> [課題の詳細]:
過渡モード制御の処理手順を述べた本文を、2文で要約せよ。

> [本文]:
○ ○ ○

CPUが図4のステップ410の処理を実行する時点において過渡フラグXtransの値が「1」である場合、CPUは、ステップ410にて「No」と判定してステップ450に進み、図7にフローチャートにより示したルーチンを実行することにより、先に述べた過渡モード制御を行う。
従って、CPUは、ステップ450に進むと、図7のステップ700から処理を開始してステップ710に進み、機関始動完了フラグXstartの値が「0」であるか否かを判定する。機関始動完了フラグXstartの値は、機関10の始動が完了したときに「1」に設定され、機関10の始動が完了していないときに「0」に設定される。
機関始動完了フラグXstartの値が「0」である場合、CPUは、ステップ710にて「Yes」と判定し、以下に述べるステップ720乃至ステップ740の処理を順に行う。その後、CPUは、ステップ795を経由して図4のステップ495に進み、本ルーチンを一旦終了する。

○ ○ ○

> [データ抜粋]:

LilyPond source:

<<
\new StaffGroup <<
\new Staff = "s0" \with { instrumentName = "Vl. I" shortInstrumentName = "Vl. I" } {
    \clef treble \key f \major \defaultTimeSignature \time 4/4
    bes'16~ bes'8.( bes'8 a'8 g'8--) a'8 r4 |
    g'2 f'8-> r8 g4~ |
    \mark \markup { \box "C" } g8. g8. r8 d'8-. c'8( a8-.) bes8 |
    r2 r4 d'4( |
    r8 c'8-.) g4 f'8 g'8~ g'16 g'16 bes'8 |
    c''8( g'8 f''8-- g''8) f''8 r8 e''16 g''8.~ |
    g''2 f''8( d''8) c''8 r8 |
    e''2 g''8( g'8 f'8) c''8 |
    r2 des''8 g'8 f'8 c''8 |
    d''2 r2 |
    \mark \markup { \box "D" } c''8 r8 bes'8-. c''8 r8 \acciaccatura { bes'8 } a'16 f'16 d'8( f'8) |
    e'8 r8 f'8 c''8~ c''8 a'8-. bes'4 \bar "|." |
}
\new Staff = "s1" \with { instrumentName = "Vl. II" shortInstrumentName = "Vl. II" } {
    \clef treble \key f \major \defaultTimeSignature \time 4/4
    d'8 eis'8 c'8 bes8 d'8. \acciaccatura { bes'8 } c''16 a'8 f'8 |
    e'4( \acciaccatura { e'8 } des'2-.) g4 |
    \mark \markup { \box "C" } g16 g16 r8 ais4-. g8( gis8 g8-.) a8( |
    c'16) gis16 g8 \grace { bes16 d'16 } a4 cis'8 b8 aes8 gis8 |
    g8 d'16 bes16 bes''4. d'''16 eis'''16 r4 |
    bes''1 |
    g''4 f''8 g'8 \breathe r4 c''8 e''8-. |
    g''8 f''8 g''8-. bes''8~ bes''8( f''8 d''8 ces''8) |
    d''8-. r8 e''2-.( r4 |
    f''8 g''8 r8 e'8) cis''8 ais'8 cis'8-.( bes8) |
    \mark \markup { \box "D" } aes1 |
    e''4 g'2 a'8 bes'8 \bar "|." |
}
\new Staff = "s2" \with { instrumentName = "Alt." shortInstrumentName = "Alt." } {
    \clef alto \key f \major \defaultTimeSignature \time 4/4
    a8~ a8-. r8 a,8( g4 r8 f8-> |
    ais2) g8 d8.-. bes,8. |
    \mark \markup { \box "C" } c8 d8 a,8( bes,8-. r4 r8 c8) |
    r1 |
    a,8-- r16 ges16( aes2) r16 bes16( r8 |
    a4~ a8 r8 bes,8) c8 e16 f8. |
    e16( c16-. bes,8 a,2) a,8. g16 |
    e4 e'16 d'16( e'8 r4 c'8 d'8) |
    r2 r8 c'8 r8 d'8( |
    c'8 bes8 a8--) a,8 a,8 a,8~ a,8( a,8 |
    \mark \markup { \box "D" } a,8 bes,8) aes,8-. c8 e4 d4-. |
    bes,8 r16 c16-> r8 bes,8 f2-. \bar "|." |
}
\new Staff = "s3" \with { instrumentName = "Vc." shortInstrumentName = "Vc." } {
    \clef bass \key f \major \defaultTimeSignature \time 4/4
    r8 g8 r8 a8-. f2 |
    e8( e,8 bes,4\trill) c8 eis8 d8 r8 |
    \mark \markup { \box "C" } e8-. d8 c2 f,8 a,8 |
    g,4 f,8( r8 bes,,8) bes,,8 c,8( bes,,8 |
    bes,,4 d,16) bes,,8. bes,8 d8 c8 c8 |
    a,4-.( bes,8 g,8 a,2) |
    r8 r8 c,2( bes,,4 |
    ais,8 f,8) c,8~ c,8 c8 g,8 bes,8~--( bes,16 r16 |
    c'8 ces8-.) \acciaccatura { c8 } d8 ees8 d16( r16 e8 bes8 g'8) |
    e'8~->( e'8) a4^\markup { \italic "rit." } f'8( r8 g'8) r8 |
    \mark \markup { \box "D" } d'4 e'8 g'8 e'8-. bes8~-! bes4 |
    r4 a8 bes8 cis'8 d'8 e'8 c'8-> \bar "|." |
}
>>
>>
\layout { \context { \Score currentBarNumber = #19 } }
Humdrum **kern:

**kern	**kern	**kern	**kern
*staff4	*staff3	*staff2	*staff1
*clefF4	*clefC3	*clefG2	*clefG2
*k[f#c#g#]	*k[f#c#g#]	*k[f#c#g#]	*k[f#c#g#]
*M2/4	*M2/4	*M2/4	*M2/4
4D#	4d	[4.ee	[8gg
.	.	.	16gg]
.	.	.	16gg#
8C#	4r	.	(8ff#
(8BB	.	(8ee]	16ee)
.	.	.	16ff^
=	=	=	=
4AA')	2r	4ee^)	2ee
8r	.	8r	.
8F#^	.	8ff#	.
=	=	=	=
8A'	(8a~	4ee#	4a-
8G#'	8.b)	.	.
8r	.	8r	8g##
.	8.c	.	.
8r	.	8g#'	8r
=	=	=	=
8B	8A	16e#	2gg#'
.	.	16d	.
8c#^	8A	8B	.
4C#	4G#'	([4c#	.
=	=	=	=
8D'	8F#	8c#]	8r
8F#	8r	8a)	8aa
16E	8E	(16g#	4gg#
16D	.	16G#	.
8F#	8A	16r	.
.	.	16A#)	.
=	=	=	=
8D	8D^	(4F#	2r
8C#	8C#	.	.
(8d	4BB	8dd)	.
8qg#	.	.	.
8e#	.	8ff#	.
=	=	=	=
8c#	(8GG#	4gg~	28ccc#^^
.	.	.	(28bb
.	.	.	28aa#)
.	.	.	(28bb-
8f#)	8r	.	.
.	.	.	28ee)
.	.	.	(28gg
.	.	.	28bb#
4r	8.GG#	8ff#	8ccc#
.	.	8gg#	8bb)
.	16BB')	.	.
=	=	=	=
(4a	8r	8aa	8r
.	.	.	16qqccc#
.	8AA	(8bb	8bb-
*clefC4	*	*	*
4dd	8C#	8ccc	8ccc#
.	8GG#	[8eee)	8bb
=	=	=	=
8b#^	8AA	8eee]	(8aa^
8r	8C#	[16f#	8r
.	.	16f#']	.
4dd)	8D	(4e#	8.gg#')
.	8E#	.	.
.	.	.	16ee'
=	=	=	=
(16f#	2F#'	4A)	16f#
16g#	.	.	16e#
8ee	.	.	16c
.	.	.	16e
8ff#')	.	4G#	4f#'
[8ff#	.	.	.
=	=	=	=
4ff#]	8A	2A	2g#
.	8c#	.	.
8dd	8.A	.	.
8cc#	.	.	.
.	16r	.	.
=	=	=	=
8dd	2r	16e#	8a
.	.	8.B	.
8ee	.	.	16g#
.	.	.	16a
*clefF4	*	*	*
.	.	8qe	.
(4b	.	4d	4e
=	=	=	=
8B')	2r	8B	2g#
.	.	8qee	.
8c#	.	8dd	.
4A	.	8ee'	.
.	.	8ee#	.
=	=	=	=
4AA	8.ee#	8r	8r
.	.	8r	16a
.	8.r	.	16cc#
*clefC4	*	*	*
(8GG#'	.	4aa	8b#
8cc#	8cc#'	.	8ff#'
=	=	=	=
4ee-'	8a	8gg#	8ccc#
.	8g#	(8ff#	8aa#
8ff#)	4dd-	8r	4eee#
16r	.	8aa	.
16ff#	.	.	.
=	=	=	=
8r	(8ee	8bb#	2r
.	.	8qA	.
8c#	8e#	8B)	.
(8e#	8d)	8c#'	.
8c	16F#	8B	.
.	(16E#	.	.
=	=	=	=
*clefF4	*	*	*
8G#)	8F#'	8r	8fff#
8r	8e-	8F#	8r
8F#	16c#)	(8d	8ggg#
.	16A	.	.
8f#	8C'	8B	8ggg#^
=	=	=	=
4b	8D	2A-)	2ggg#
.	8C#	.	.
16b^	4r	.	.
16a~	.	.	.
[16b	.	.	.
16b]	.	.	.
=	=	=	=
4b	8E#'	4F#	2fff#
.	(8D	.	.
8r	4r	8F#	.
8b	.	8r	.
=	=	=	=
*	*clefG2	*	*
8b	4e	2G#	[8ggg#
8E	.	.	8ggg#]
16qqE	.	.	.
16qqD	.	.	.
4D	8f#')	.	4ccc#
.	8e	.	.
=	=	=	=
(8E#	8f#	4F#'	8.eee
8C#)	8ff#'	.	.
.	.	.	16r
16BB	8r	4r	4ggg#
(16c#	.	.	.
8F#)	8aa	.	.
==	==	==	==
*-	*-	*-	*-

○ ○ ○

> [課題の解答]:
過渡フラグXtransの値が「1」である場合、CPUはステップ410で「No」と判定してステップ450に進み、図7のルーチンを実行して過渡モード制御を行う。このルーチンでは、機関10の始動が完了していないことを示す機関始動完了フラグXstartの値「0」が判定されると、ステップ720乃至ステップ740の処理が順に行われ、その後ステップ795を経由して図4のステップ495に進み、本ルーチンが一旦終了する。